# La masa crítica...



## DATAGENIUS (Mar 20, 2011)

*LA MASA CRÍTICA – LA TEORIA DEL CENTÉSIMO MONO* Es es el título que he extraído del sitio http://reflexologiaranvvai.es/terapiasnaturales/la-masa-critica-la-teoria-del-centesimo-mono/ 

Es un tema muy muy interesante y tiene mucho que ver con el conocimiento...

Yo, en mis locuras, creía que cuando se me ocurría una buena idea y luego me enteraba de que otro ya la estaba realizando, lo atribuía al hecho de que esas ideas se me ocurrían justo cuando tenía las ventanas abiertas de mi casa y las ideas se me arrancaban para afuera 

Ahora parece que la cosa es al revés  era que las ideas entraban por mi ventana y yo las capturaba, como sintonizándome a ellas... y eran ideas de otros 

Bueno, volviendo al tema y como termina diciendo el artículo *¿SERÁ ALGUNO DE NOSOTROS EL CENTÉSIMO “MONO”?*

Para considerarlo... no creen???


----------



## Uro (Mar 20, 2011)

Algo escribieron Carl Jung, Edgar Cayce y Sigmund Freud sobre la "Conciencia Colectiva".

Hace más de 30 años el profesor Robert Jahn de la universidad de Princeton ideó un sistema informático para medir de algún modo alteraciones inusuales, el proyecto fue denominado The Global Consciousness Project (Proyecto de Conciencia Global) y opera sin descanso en más de 40 países. El objetivo es demostrar que existe una conciencia global o colectiva que se dispara en el humano de un modo imperceptible en el momento preciso de un cambio lo suficientemente importante.

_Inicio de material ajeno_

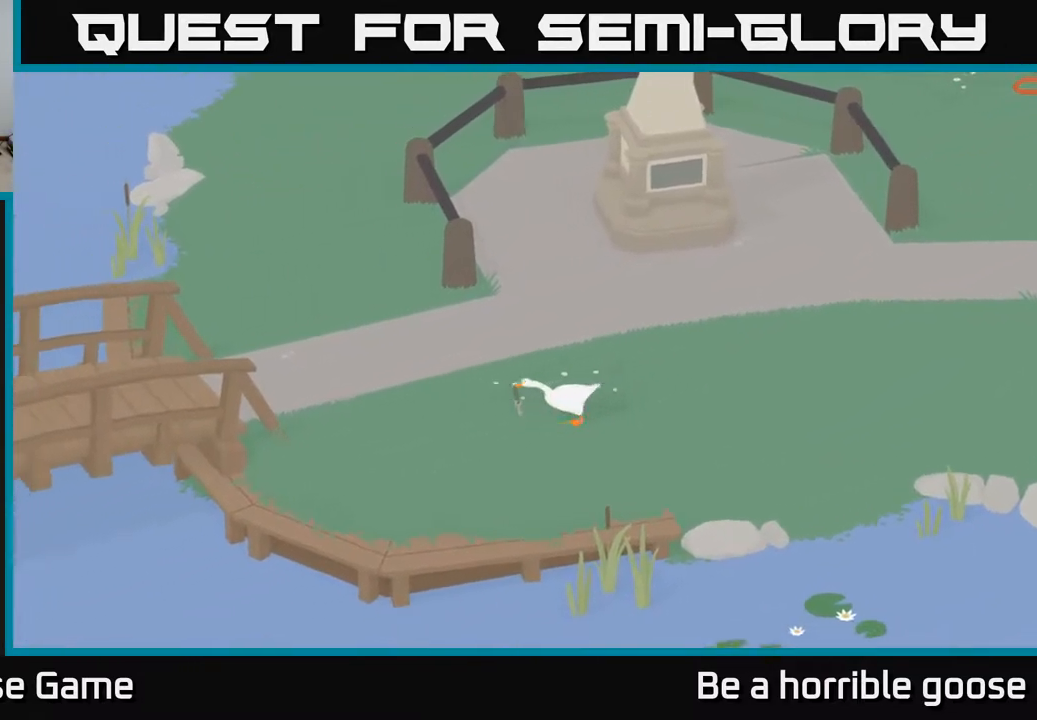
{"buttons": ["A"], "left_stick": "down-left", "right_stick": "center", "events": [[217, "left_stick", "up-left"], [367, "left_stick", "left"], [467, "left_stick", "down-left"]]}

Leer más en Suite101: La conciencia colectiva, unión invisible: Energías positivas y energías negativas, nuestros hilos invisibles http://www.suite101.net/content/la-conciencia-colectiva-union-invisible-a9391#ixzz1H84FinN5

También se puede consultar otra opinión en http://epony.zonalibre.org/archives/076217.html


----------



## DATAGENIUS (Mar 20, 2011)

interesante URO... sabes, el articulo tuyo muestra como ejemplo lo ocurrido el 11 de Septiembre 

Pero me llama la atención lo que se cita a continuación "*demostrar que estas alteraciones se disparan de igual modo justo antes del suceso*" y lo menciono por que la noche anterior al evento del 11 de Septiembre, en un momento en particular, estando yo junto a una tía, me sobrevino un mal presentimiento y lo único que mi temor me intuyó es que algo malo pasaría en el norte... para el día siguiente ya estaba en todos los canales de TV.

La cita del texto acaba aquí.